Page-level text extractions
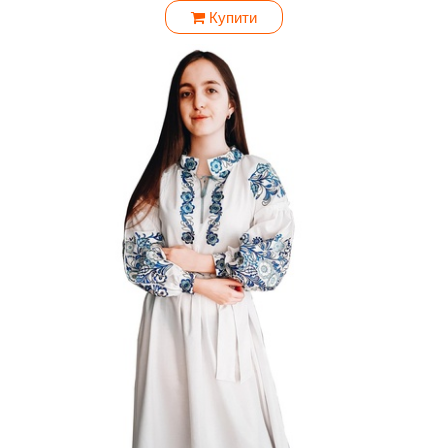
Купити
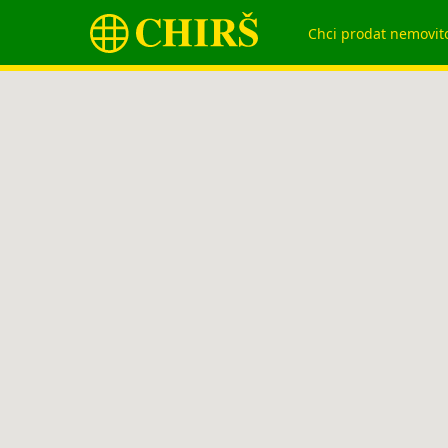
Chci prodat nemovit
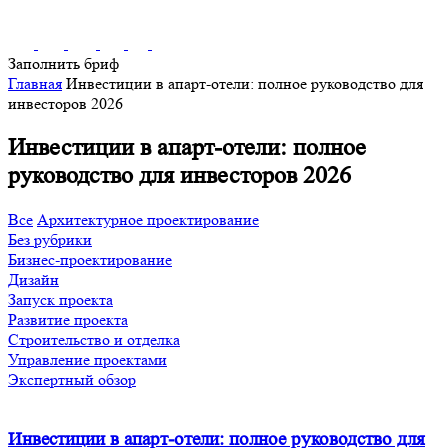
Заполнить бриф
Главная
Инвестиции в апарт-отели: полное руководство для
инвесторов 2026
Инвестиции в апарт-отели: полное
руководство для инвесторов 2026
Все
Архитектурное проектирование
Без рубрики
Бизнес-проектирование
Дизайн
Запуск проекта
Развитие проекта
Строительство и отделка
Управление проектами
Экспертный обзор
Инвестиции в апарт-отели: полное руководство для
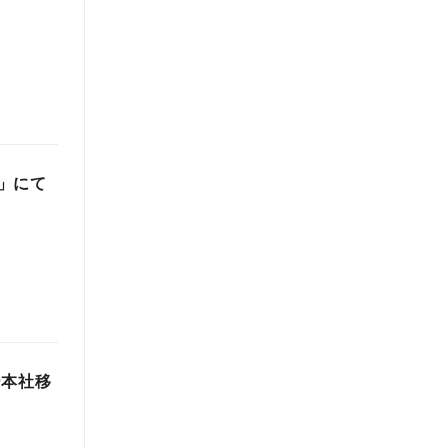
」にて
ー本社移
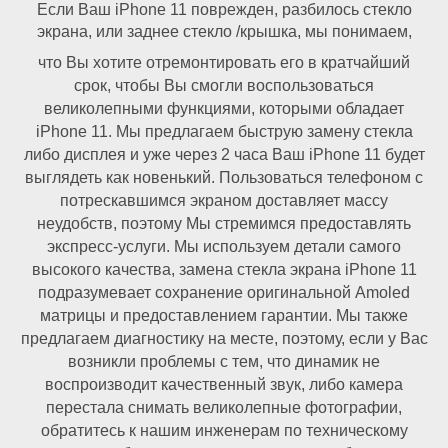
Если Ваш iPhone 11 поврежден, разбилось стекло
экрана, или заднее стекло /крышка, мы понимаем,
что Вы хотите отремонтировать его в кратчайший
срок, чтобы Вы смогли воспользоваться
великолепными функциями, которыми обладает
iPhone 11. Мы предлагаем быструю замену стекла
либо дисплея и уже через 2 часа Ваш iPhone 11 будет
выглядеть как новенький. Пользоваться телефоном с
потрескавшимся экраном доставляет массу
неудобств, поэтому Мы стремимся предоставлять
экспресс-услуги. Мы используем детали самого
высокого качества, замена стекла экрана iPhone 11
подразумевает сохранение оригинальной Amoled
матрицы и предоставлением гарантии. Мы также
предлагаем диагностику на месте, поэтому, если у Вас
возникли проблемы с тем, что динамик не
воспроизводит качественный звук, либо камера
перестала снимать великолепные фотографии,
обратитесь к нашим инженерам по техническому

*INSTRUCTIONS TO FOLLOW*
Print the lines from the one holding "Развитие проекта" through the last line of the records, word for word, and omit the pictures.

*WRITTEN REPLY*
Развитие проекта
Строительство и отделка
Управление проектами
Экспертный обзор
Инвестиции в апарт-отели: полное руководство для
」にて
ー本社移
Если Ваш iPhone 11 поврежден, разбилось стекло
экрана, или заднее стекло /крышка, мы понимаем,
что Вы хотите отремонтировать его в кратчайший
срок, чтобы Вы смогли воспользоваться
великолепными функциями, которыми обладает
iPhone 11. Мы предлагаем быструю замену стекла
либо дисплея и уже через 2 часа Ваш iPhone 11 будет
выглядеть как новенький. Пользоваться телефоном с
потрескавшимся экраном доставляет массу
неудобств, поэтому Мы стремимся предоставлять
экспресс-услуги. Мы используем детали самого
высокого качества, замена стекла экрана iPhone 11
подразумевает сохранение оригинальной Amoled
матрицы и предоставлением гарантии. Мы также
предлагаем диагностику на месте, поэтому, если у Вас
возникли проблемы с тем, что динамик не
воспроизводит качественный звук, либо камера
перестала снимать великолепные фотографии,
обратитесь к нашим инженерам по техническому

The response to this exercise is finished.